Complete the following
(a) Sum up the HMS Alacrity article in two sentences.
(b) According to the HMS Alacrity article, what speed did the ship's machinery give her?
(c) Carry on the HMS Alacrity article past its final sentence.

Provided passage
=== Section Start ===

General characteristics
- Class & type: Modified Black Swan-class sloop

= HMS Alacrity (U60) =

Sloop of the Royal Navy

HMS Alacrity was a modified Black Swan-class sloop of the Royal Navy. She was built for service as a convoy escort during the Second World War, but was completed too late to see action. She did subsequently take part in the Korean War between 1950 and 1952. She was scrapped in 1956.

==Construction and design==
Alacrity was one of two Modified-Black Swan-class sloops ordered by the British Admiralty from the Scottish shipbuilder William Denny and Brothers on 12 August 1942 as part of the 1942 shipbuilding programme for the Royal Navy. The ship was laid down at Denny's Dunbarton shipyard on 5 April 1943, was launched on 1 September 1944, and completed on 13 April 1945.

Alacrity was 299 ft 6 in long overall and 283 ft 0 in between perpendiculars, with a beam of 38 ft 6 in and a draught of 11 ft 4 in at deep load. Displacement of the Modified Black Swans was 1350–1490 LT standard and 1880–1950 LT deep load depending on the armament and equipment fitted. Two Admiralty three-drum water-tube boilers provided steam to Parsons geared steam turbines which drove two shafts. The machinery was rated at 4300 shp, giving a speed of 19.75 kn.

The ship's main gun armament (as fitted to all the Modified Black Swans) consisted of 3 twin QF 4 inch (102 mm) Mk XVI guns, in dual purpose mounts, capable of both anti-ship and anti-aircraft use. Close-in anti-aircraft armament varied between the ships of the class, with Alacrity completing with an outfit of 2 twin 40 mm Bofors guns and two single Oerlikon 20 mm cannon. Post war the ship's close-in armament changed to 2 twin and 2 single Bofors guns. Anti-submarine armament consisted of a split Hedgehog anti-submarine mortar, mounted either side of the 'B' 4-inch mount, together with 110 depth charges.

=== Section End ===

Provided records
=== Section Start ===

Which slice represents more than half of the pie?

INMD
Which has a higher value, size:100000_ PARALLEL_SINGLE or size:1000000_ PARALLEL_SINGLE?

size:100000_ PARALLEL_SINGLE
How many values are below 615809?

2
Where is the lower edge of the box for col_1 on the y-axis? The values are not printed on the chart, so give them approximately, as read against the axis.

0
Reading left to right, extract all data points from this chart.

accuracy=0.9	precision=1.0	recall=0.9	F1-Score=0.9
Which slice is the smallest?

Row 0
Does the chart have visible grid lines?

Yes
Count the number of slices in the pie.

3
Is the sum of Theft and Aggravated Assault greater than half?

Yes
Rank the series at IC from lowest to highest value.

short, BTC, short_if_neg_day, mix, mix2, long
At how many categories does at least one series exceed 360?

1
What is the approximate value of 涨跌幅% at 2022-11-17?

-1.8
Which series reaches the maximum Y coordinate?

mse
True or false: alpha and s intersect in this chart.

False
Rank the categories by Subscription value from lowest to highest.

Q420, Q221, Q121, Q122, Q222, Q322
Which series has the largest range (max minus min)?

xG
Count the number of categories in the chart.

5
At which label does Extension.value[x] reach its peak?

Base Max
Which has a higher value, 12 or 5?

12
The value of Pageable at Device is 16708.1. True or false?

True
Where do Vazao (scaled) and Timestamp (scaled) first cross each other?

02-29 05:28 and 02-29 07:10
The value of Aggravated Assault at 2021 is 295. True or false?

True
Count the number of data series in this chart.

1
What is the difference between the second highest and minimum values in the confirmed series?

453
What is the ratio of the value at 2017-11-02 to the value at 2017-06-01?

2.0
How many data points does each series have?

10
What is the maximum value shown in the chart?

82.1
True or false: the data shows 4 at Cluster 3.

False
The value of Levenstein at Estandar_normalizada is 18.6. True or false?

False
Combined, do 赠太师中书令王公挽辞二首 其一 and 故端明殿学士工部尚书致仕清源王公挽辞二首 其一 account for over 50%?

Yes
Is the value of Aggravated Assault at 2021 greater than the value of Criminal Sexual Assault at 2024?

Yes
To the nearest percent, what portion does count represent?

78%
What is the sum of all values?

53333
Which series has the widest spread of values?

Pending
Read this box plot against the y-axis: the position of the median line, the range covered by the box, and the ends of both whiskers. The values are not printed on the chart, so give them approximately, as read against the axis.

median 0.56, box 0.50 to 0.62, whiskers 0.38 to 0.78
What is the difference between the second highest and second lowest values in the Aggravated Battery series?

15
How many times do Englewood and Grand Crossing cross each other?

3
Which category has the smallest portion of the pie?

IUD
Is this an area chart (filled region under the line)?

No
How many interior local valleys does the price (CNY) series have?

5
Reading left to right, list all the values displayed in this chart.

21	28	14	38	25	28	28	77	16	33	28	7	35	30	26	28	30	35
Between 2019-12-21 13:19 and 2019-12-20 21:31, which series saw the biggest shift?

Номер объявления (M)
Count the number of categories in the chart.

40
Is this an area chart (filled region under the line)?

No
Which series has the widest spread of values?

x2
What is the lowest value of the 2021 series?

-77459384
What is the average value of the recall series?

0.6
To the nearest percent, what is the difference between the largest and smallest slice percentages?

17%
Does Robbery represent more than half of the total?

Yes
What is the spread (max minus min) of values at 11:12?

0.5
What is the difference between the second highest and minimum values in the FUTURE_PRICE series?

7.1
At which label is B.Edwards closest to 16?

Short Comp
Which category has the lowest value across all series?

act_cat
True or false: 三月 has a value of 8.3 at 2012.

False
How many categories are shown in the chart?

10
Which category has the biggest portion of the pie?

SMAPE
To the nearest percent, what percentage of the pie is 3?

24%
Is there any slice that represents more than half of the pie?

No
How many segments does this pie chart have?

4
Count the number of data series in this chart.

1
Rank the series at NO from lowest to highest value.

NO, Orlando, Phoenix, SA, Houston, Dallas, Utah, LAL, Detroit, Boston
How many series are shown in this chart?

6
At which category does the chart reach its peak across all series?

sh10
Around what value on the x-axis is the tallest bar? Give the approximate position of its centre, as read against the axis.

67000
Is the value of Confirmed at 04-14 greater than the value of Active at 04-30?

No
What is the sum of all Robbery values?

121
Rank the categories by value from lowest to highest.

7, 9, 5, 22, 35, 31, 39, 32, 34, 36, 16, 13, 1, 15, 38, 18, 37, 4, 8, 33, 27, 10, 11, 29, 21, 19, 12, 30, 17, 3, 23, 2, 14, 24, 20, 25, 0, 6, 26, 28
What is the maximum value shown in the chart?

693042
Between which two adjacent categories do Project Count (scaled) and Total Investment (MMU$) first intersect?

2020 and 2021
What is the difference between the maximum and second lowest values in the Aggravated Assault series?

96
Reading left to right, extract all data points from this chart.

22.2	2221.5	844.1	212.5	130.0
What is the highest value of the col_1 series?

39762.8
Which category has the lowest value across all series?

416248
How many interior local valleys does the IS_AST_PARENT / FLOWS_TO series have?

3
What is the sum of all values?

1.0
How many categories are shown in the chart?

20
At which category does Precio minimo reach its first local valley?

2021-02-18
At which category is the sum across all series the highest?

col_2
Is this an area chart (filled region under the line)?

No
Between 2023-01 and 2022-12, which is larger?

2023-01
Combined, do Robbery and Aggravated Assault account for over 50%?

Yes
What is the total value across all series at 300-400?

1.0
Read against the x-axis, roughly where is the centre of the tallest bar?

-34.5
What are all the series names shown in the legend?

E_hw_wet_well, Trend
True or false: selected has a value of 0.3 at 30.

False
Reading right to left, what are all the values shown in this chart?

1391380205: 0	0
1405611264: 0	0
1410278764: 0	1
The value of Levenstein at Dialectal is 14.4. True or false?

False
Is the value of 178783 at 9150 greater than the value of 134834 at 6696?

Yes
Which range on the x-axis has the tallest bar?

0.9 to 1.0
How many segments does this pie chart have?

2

=== Section End ===

Answers for the tasks
(a) HMS Alacrity was a modified Black Swan-class sloop of the Royal Navy, built by William Denny and Brothers as a convoy escort for the Second World War but completed in April 1945, too late to see action. She later served in the Korean War from 1950 to 1952, carried three twin 4-inch dual-purpose guns along with Bofors, Oerlikon and anti-submarine weapons, and was scrapped in 1956.

(b) 19.75 knots.

(c)
==Royal Navy service==
On commissioning Alacrity, which was assigned the pennant number U60, completed work up in home waters, before being allocated for service in the Far East with the British Pacific Fleet, sailing for the Pacific via the Mediterranean, where she carried out further training. Alacrity arrived in Colombo after the Surrender of Japan at the end of the War.

Following the war she remained in the Far East and underwent a refit in New Zealand in 1946. She received the new pennant number 'F60' and was part of the 1st Escort Flotilla. In 1949 the Flotilla was designated the 3rd Frigate Flotilla.

In 1950 she was deployed with United Nations Naval forces for service in the Korean War. She returned to Portsmouth in 1952 and was placed in reserve, before being put on the disposal list in 1956.

She was subsequently sold for scrap to W H Arnold Young at Dalmuir and arrived for breaking up there on 15 December 1956.

==Bibliography==
- Critchley, Mike (1992). "British Warships Since 1945: Part 5: Frigates"
- Elliott, Peter (1977). "Allied Escort Ships of World War II: A complete survey"
- Friedman, Norman (2008). "British Destroyers and Frigates: The Second World War and After"
- Gardiner, Robert (1980). "Conway's All The World's Fighting Ships 1922–1946"
- Gardiner, Robert (1995). "Conway's All The World's Fighting Ships 1947–1995"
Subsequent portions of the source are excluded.